Jeudi 30 janvier 2020. Le noir de Kerry James Marshall et de Kara Walker.

Je ne me souviens pas de la première fois où je suis tombé sur une image de l’artiste américain Kerry James Marshall… Je me souviens du moment où j’ai enfin compris l’intérêt et l’immense talent de cet artiste qui est maintenant un des plus cotés du marché de l’art international. Son destin est celui d’un artiste qui traque les profonds avec patience.

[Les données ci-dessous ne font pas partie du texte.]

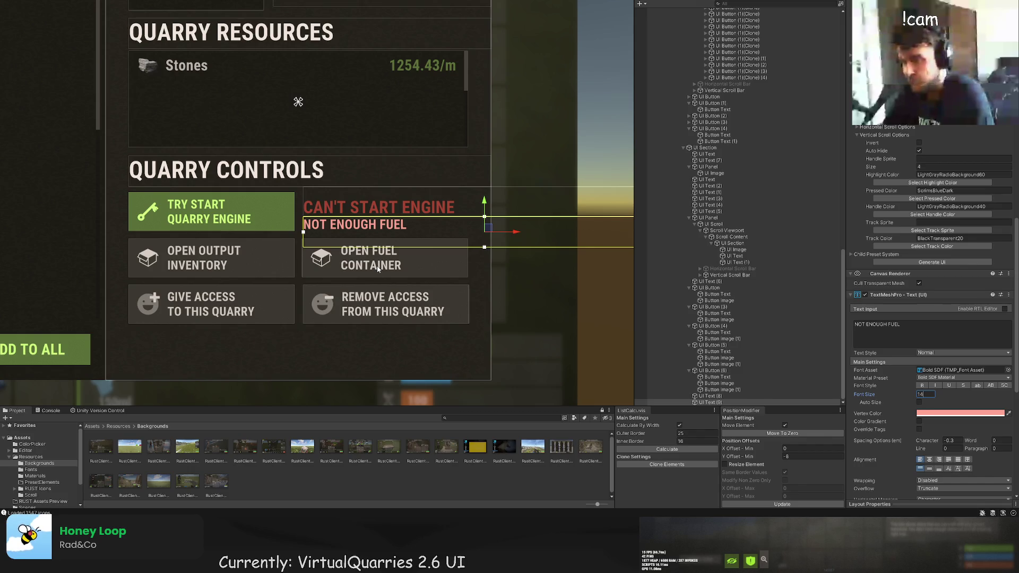
{"action": "scroll", "coordinate": [376, 220], "scroll_direction": "up", "scroll_amount": 2}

Quel est ce noir que peint l’artiste américain Kerry James Marshall ? Lorsque je regarde ce noir composé de noir d’ivoire, de carbone et d’oxyde de fer, je ne sais pas si je regarde un motif décoratif, une couleur de peau, un corps ou encore une pure abstraction. Il y a chez lui quelque chose du Carré noir sur fond blanc (1915) de Malevitch et des Ultimate Paintings d’Ad Reinhardt. Mais ce noir, qui était chez eux surface ou négation (le noir en tant qu’absence de profondeur ou de lumière), prend non seulement corps chez Kerry James Marshall mais surtout s’humanise avec des visages, des regards, des volumes. Je retrouve une tautologie chez l’artiste qui ne fait que répéter du noir sur du noir sur encore du noir (avec d’autres couleurs avoisinantes). Il y a surtout des doubles sens, des jeux de langage car son noir est à la fois la couleur noire plastique et picturale (le littéral), le phénotype noir (le signe), une blackness (le symbole) et tout un ensemble de représentations et de projections que nous associons au noir de manière générale. La couleur plastique et le phénotype fusionnent et renvoient, tour à tour, à la couleur noire et aux personnes dites de couleur noire. Nous ne sommes jamais sûrs de ce que les noirs de Kerry James Marshall signifient, et c’est précisément cela qui les rend si troublants. Nous sommes plongés au cœur de leur nuit.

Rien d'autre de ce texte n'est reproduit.